On Sun, Feb 14, 2021 at 7:12 AM Finn Thain <fthain@xxxxxxxxxxxxxxxxxxx> wrote:
On Sat, 13 Feb 2021, Song Bao Hua (Barry Song) wrote:
So what is really confusing and a pain to me is that:
For years people like me have been writing device drivers
with the idea that irq handlers run with interrupts
disabled after those commits in genirq. So I don't need
to care about if some other IRQs on the same cpu will
jump out to access the data the current IRQ handler
is accessing.

but it turns out the assumption is not true on some platform.
So should I start to program devices driver with the new idea
interrupts can actually come while irqhandler is running?

That's the question which really bothers me.


That scenario seems a little contrived to me (drivers for two or more
devices sharing state through their interrupt handlers).

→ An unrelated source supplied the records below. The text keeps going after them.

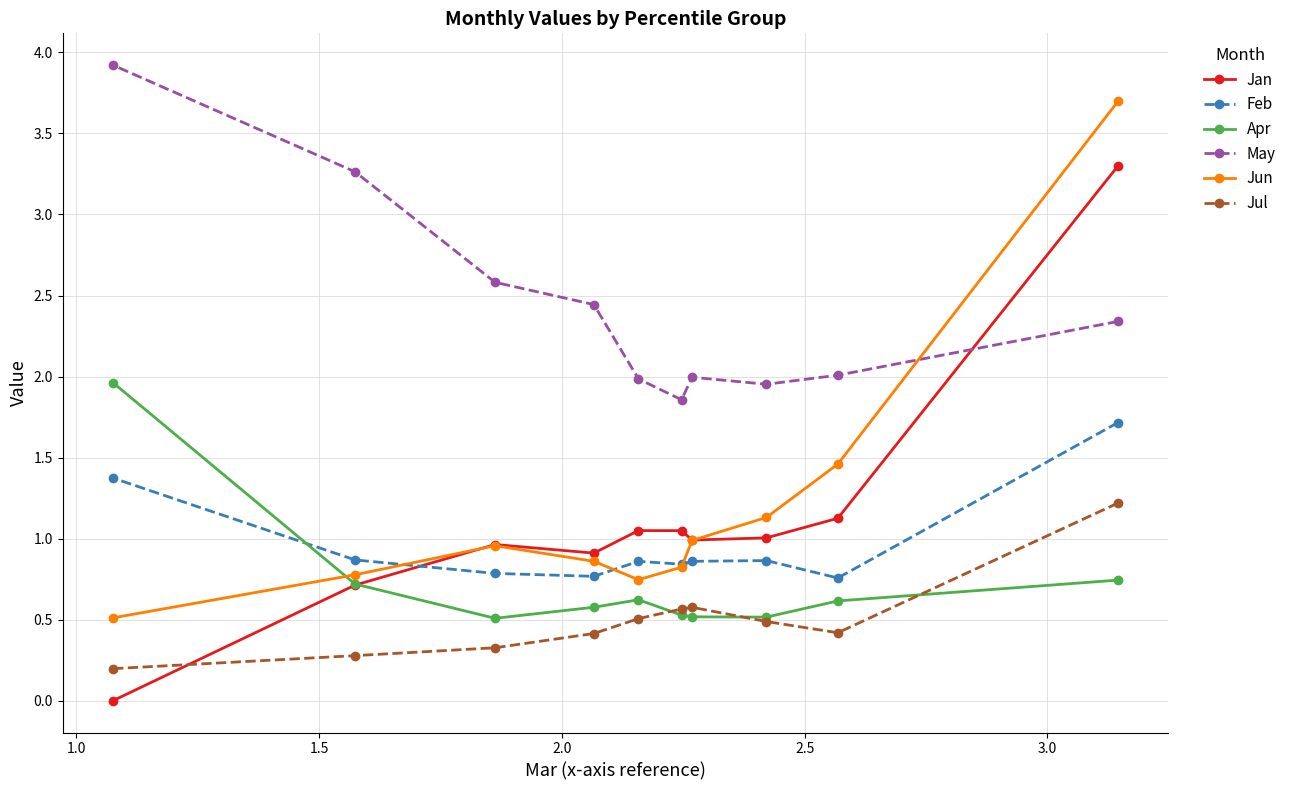

What is the highest value of the Jun series?

3.7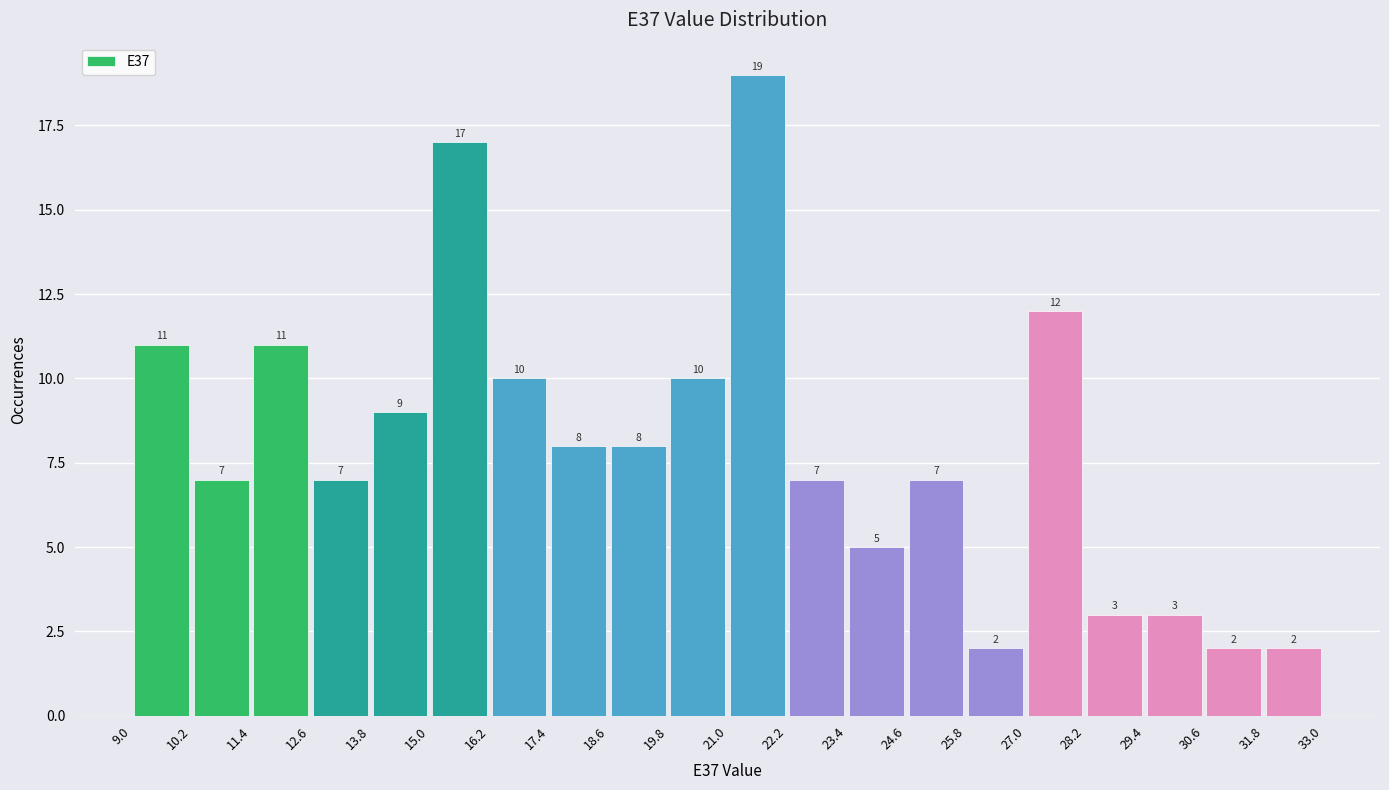

Reading left to right, list every bar in this chart as the range it spans on the x-axis followed by its height.

9.0 to 10.2: 11
10.2 to 11.4: 7
11.4 to 12.6: 11
12.6 to 13.8: 7
13.8 to 15.0: 9
15.0 to 16.2: 17
16.2 to 17.4: 10
17.4 to 18.6: 8
18.6 to 19.8: 8
19.8 to 21.0: 10
21.0 to 22.2: 19
22.2 to 23.4: 7
23.4 to 24.6: 5
24.6 to 25.8: 7
25.8 to 27.0: 2
27.0 to 28.2: 12
28.2 to 29.4: 3
29.4 to 30.6: 3
30.6 to 31.8: 2
31.8 to 33.0: 2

Is it real?
I suppose every platform has its quirks. The irq lock in sonic_interrupt()
is only there because of a platform quirk (the same device can trigger
either of two IRQs). Anyway, no-one expects all drivers to work on all
platforms; I don't know why it bothers you so much when platforms differ.

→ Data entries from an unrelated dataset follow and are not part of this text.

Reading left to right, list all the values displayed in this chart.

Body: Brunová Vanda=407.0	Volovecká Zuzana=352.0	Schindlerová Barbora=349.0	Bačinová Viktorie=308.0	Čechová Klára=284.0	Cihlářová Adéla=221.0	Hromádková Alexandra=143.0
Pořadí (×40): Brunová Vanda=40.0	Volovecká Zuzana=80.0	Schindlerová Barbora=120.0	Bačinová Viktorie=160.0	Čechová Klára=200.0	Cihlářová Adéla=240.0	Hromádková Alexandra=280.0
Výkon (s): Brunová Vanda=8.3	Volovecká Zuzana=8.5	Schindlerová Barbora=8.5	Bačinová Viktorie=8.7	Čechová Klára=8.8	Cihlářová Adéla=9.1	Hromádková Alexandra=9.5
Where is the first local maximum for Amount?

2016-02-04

Isn't it any IRQ chip driver which may get IRQ on one or more lines 
simultaneously?
The question here is can the handler be re-entrant on the same CPU in 
that case?


An irq_chip handler used only for interrupts having the same priority 
level cannot be re-entered, thanks to the priority mask.

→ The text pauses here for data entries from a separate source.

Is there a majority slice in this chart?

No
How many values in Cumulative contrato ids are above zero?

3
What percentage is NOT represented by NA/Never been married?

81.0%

Where the priority levels are different, as in auto_irq_chip in 
arch/m68k/kernel/ints.c, handle_simple_irq() can be re-entered but not 
with the same descriptor (i.e. no shared state).

Documentation/core-api/genericirq.rst says,

   The locking of chip registers is up to the architecture that defines 
   the chip primitives. The per-irq structure is protected via desc->lock, 
   by the generic layer.

Since the synchronization of chip registers is left up to the 
architecture, I think the related code should be portable.

Looking in kernel/irq/*.c, I see that desc->lock is sometimes acquired 
with raw_spin_lock_irq(&desc->lock) and sometimes 
raw_spin_lock(&desc->lock).

I don't know whether there are portability issues lurking here; this code 
is subtle and largely unfamiliar to me.